# Задание 1:
Перепишите все записи из раздела «Собранные данные» слово в слово, ничего не меняя.

# Текст упражнения:

----

Pioner Talks. 30 разговоров сегодня о том, что ждет нас завтра — страница 17 из 78

В нашем гуманитарном кругу тогда это называлось «элитой» – все, кого вы назвали: Лотман, Аверинцев, Мамардашвили, Пятигорский. Можно, упрощая, назвать их тартуским кругом. Все они публиковались в тартуских изданиях «Семиотики». Семиотика и структурализм были ведущим движением времени (Сергей Сергеевич Аверинцев к этому движению не принадлежал). Владимир Вениаминович Бибихин стал известен позже. У них было несколько другое положение: худо-бедно, но все они были включены в научные институты, в какие-то проекты, издавали статьи в общих сборниках. Труднее для них было издать книгу. Тем не менее были специальные издания Академии наук, которые у меня сохранились: напечатанные на плохой бумаге, тесным шрифтом. Приходилось глаза ломать, но там мы могли читать то, что в широкой прессе не обсуждалось. Все эти великие гуманитарии были совершенно внутренне определенными люди, у них не было никакой двусмысленности в отношении к тому, что происходит. Вместе с тем они не оказались в подвалах или на чердаках, как писатели или художники.

Что их отделяло от коллег? Я бы сказала – все. Если бы о Петрарке писали Бибихин и «обыкновенный» старший научный сотрудник, вы бы увидели два абсолютно разных сочинения. Люди, которые были сначала моими учителями, старшими друзьями, а потом и просто друзьями, – они были включены в мировой процесс гуманитарной учёности. Они выросли каким-то образом из него, каждый по-своему.

----

# Собранные данные:
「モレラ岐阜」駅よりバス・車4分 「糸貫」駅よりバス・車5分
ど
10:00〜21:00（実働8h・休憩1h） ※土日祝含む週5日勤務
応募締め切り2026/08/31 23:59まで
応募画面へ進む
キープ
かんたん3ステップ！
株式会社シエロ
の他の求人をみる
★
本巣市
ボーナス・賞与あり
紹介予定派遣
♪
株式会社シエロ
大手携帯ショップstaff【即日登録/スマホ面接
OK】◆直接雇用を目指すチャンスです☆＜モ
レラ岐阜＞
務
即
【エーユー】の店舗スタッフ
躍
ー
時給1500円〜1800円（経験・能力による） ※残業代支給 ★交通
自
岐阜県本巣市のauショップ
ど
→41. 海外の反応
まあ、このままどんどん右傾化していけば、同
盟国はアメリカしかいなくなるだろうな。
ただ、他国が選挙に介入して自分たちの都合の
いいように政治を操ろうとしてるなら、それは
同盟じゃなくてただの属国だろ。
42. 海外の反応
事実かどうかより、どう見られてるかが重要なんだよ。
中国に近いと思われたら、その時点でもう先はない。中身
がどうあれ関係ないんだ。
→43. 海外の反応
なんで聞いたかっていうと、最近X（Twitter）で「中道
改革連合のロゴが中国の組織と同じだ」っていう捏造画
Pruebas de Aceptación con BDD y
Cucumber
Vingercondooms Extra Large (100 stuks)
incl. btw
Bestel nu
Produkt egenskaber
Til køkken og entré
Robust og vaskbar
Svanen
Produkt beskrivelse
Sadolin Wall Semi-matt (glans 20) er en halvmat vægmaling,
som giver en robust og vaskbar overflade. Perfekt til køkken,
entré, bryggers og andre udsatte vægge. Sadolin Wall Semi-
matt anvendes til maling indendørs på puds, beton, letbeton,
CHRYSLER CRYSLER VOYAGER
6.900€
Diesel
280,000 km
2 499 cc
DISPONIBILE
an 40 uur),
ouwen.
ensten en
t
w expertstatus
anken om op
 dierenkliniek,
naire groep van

----

# Задание 2:
Согласуются ли с текстом о гуманитарной элите утверждения (a), (b) и (c)? На каждое ответьте «да» или «нет» и приведите решающие слова текста дословно в кавычках.
(a) Аверинцев принадлежал к движению семиотики и структурализма.
(b) Издать книгу этим гуманитариям было труднее.
(c) Эти гуманитарии, как писатели и художники, оказались в подвалах и на чердаках.

# Ответ 1:
「モレラ岐阜」駅よりバス・車4分 「糸貫」駅よりバス・車5分
ど
10:00〜21:00（実働8h・休憩1h） ※土日祝含む週5日勤務
応募締め切り2026/08/31 23:59まで
応募画面へ進む
キープ
かんたん3ステップ！
株式会社シエロ
の他の求人をみる
★
本巣市
ボーナス・賞与あり
紹介予定派遣
♪
株式会社シエロ
大手携帯ショップstaff【即日登録/スマホ面接
OK】◆直接雇用を目指すチャンスです☆＜モ
レラ岐阜＞
務
即
【エーユー】の店舗スタッフ
躍
ー
時給1500円〜1800円（経験・能力による） ※残業代支給 ★交通
自
岐阜県本巣市のauショップ
ど
→41. 海外の反応
まあ、このままどんどん右傾化していけば、同
盟国はアメリカしかいなくなるだろうな。
ただ、他国が選挙に介入して自分たちの都合の
いいように政治を操ろうとしてるなら、それは
同盟じゃなくてただの属国だろ。
42. 海外の反応
事実かどうかより、どう見られてるかが重要なんだよ。
中国に近いと思われたら、その時点でもう先はない。中身
がどうあれ関係ないんだ。
→43. 海外の反応
なんで聞いたかっていうと、最近X（Twitter）で「中道
改革連合のロゴが中国の組織と同じだ」っていう捏造画
Pruebas de Aceptación con BDD y
Cucumber
Vingercondooms Extra Large (100 stuks)
incl. btw
Bestel nu
Produkt egenskaber
Til køkken og entré
Robust og vaskbar
Svanen
Produkt beskrivelse
Sadolin Wall Semi-matt (glans 20) er en halvmat vægmaling,
som giver en robust og vaskbar overflade. Perfekt til køkken,
entré, bryggers og andre udsatte vægge. Sadolin Wall Semi-
matt anvendes til maling indendørs på puds, beton, letbeton,
CHRYSLER CRYSLER VOYAGER
6.900€
Diesel
280,000 km
2 499 cc
DISPONIBILE
an 40 uur),
ouwen.
ensten en
t
w expertstatus
anken om op
 dierenkliniek,
naire groep van

# Ответ 2:
(a) Нет: «Сергей Сергеевич Аверинцев к этому движению не принадлежал».
(b) Да: «Труднее для них было издать книгу».
(c) Нет: «Вместе с тем они не оказались в подвалах или на чердаках, как писатели или художники».